Problem 1
In the passage on eating habits below, rewrite the paragraph that begins "In an experiment conducted by French researchers" as a short list that keeps its main facts.
Problem 2
Proceed with the passage on eating habits below, picking up after its final sentence.

Text block
────────────────────
Distractions and Eating
Because
our cognitive capacity is so limited, most of us can do or think about
only one thing at a time. If we multitask, we can consciously direct
only one of the tasks, while the other is handled automatically.
In
an experiment conducted by French researchers France Bellisle and
Anne-Marie Dalix, a group of forty-one healthy, normal-weight women were
asked to come to the laboratory weekly for four weeks. The first week
they were asked to eat a meal alone. The following week they had to eat
while listening to a description of the food’s tastes and textures. The
third week they were asked to eat while listening to a detective story.
And the fourth week they were asked to eat the meal with three other
women. The meal was exactly the same each visit. The women ate the same
amount at every meal except when they had to listen to the detective
story. On that occasion, they ate an average of seventy-two calories
more—even though they rated their levels of hunger exactly the same on
all four occasions.
Listening to the detective story was the only
situation in which the women’s attention was directed away from their
food. In the first instance, there was nothing else but the food to
attend to; in the second, they were directed to focus on the sensual
qualities of the food. When dining in company, they would have watched
the other women and might have felt like they were being watched,
possibly making them more self-conscious of what they were eating. The
lesson: when we don’t pay close attention to the food on our plates, it
is easy to eat too much.
Memory and Eating
Although
distractions can lead to overeating, the limits of our memory also
contribute to eating too much. When amnesiacs with no short-term
memories were offered meals in quick succession, even just one minute
apart, they kept on eating and consumed full plates each time.
Afterward, they reported no change in their feelings of hunger because
they didn’t remember that they had already eaten.
In studies to
test how important memory is for people without amnesia, British
researcher Suzanne Higgs found that when subjects were prompted to
remember their last meal, they ate less. She discovered this by having
participants come to her lab for lunch at 12:30 p.m. and then again at 3
p.m. for a biscuit taste test. For lunch, participants were given pizza
and asked to rate it as well as their own feelings of hunger and
fullness. In the afternoon, they were again asked to rate their hunger,
fullness, and desire to eat. Half the group was then asked to think
about the pizza they had for lunch and write down their thoughts about
it, while the other half was simply asked to write down whatever
thoughts they wanted. Afterward, both groups were presented with three
plates full of different types of biscuits and asked to taste and rate
them. After eating, the researchers measured how full the participants
felt and how much they ate.
────────────────────
Records
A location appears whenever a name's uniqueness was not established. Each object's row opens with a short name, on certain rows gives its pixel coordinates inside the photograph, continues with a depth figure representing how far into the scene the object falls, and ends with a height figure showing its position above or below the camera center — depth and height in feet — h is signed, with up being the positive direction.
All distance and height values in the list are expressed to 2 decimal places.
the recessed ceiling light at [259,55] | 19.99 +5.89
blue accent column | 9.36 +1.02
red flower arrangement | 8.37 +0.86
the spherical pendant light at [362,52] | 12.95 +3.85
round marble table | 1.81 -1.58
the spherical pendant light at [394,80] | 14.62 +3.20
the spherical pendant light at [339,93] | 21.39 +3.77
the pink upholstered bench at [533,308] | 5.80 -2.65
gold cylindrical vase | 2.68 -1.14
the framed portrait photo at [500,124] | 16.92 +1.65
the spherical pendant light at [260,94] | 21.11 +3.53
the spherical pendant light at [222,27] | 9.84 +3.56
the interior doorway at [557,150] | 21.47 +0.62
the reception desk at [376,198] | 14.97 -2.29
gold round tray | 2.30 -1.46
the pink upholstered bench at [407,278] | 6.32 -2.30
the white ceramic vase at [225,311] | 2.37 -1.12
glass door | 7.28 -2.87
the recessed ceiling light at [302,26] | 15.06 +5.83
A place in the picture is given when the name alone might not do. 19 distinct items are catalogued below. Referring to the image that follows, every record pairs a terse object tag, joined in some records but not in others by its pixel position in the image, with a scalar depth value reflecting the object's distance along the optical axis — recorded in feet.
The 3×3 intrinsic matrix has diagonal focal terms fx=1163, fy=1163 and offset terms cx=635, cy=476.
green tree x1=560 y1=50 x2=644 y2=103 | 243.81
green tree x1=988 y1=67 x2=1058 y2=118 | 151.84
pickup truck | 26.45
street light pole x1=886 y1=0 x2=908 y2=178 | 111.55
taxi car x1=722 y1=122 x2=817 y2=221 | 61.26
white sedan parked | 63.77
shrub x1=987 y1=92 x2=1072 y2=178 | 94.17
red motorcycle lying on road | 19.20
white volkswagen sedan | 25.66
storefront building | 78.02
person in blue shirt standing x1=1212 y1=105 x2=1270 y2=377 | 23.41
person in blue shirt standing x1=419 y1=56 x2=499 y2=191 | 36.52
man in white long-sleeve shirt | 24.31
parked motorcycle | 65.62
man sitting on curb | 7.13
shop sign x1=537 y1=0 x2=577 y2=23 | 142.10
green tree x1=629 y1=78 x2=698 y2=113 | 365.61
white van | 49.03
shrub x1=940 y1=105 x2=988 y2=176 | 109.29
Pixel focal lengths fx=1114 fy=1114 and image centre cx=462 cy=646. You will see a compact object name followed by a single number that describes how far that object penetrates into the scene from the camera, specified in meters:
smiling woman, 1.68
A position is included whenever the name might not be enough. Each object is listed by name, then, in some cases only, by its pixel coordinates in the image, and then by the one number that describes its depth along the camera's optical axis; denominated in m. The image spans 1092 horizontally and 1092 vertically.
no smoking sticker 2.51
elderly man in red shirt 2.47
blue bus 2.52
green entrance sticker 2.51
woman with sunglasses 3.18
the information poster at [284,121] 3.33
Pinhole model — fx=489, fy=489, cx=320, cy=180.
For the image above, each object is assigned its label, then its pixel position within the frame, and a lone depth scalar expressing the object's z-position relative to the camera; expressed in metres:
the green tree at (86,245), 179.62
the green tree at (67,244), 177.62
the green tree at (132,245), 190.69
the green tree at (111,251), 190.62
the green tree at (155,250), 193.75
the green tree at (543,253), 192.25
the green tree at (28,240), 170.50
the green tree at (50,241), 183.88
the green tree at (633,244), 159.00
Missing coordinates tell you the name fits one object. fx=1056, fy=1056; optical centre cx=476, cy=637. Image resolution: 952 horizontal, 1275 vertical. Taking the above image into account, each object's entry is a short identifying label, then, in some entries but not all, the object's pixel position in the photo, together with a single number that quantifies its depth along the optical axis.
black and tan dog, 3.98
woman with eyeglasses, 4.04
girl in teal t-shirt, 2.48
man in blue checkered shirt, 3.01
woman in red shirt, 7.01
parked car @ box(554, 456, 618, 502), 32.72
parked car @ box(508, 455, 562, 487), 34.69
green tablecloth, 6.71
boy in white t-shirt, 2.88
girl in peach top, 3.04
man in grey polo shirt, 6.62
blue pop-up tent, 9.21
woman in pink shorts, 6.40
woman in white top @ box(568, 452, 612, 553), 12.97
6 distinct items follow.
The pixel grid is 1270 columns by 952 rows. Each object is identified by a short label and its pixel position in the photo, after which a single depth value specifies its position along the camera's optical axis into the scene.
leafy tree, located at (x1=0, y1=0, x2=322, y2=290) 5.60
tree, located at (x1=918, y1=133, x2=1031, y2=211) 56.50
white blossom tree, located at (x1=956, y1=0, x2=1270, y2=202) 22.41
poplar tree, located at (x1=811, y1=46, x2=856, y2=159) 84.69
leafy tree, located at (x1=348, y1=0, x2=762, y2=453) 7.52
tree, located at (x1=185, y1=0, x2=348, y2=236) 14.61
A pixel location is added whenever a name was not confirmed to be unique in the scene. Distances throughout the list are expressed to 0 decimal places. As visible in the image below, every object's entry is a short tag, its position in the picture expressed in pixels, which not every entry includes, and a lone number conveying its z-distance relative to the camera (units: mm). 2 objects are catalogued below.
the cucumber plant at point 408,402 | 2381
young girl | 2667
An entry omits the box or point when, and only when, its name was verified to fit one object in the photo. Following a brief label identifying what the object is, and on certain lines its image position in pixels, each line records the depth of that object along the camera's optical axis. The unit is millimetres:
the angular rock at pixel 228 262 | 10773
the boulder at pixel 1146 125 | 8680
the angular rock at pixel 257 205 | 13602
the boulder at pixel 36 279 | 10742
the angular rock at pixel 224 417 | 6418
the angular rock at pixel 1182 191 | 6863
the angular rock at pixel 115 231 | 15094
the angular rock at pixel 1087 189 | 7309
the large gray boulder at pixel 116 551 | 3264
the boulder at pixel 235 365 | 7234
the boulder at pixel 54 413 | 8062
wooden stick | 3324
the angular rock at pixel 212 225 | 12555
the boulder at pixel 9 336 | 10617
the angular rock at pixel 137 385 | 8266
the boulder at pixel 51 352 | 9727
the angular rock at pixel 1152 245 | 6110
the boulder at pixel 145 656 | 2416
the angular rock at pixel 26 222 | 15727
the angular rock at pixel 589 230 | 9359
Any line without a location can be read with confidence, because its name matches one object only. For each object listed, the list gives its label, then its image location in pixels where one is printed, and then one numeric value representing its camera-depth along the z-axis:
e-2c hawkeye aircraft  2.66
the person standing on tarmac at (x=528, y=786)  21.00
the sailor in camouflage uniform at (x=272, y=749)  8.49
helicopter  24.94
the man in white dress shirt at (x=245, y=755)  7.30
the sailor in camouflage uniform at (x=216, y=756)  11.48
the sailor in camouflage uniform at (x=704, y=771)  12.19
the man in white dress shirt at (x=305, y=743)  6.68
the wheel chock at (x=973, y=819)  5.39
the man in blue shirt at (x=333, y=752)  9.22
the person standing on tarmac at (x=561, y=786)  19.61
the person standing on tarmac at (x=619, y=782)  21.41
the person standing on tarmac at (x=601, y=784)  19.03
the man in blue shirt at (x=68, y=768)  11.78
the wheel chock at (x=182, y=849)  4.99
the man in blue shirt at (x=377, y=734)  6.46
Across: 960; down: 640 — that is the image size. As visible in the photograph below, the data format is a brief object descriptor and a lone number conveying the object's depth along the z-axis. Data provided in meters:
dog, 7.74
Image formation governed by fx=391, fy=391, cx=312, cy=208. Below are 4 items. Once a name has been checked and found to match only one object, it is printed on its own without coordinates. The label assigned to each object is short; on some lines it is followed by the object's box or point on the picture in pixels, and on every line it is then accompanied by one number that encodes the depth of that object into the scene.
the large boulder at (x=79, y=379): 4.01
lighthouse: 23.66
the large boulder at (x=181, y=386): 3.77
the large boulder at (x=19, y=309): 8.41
────────────────────
Answer section 1
- Researchers: France Bellisle and Anne-Marie Dalix, of France
- Participants: forty-one healthy, normal-weight women, who came to the laboratory once a week for four weeks
- Week 1: ate a meal alone
- Week 2: ate while listening to a description of the food's tastes and textures
- Week 3: ate while listening to a detective story
- Week 4: ate with three other women
- The meal was exactly the same at each visit.
- Result: the women ate the same amount every time except during the detective story, when they ate an average of seventy-two calories more.
- Their hunger ratings were exactly the same on all four occasions.

Answer section 2
The group that did not write about the
lunch ate more of the biscuits but rated their fullness, hunger, and
desire to eat the same as the other group. Yet the other group consumed
21 percent less of the biscuits.
Dieting also requires a good
memory because it demands that people keep track of how much they eat.
But most people don’t do this very well, and there are multiple reasons
why. Even if we have a good memory, if we eat while multitasking, it’s
possible we won’t remember that we ate at all. Another common barrier to
keeping track of our food is that we may not know what’s in the food or
how much we are eating, especially if we aren’t the ones preparing and
serving it. And if people can’t tell how much they are eating, it’s no
surprise that researchers also have considerable difficulty in measuring
what and how much people eat.
Until now, there has been no
objective way to measure what people eat other than to keep them locked
up in a laboratory, measuring all the food they are served and
subtracting what they leave on their plates. Outside the laboratory,
when people have unlimited choices, they eat different foods in varying
amounts at different times. Therefore, what a person reports eating over
the course of a single day may not reflect what he or she eats over a
week, a month, or a year.
Not only do researchers measuring diet
have to overcome the challenge of variability; they also have to
overcome inherent limitations in memory and attention. How accurately
can people remember what and how much they ate over time?
To help
figure out the best way to measure what and how much people eat,
scientists have to be able to verify whether people are really eating
what they say they are. One method to verify people’s food consumption
is to draw their blood and collect samples of their urine to test the
concentration of various nutrients. If people really ate what they say
they did, we should be able to see some of the food by-products or
nutrients that were absorbed. These nutrients are called biomarkers.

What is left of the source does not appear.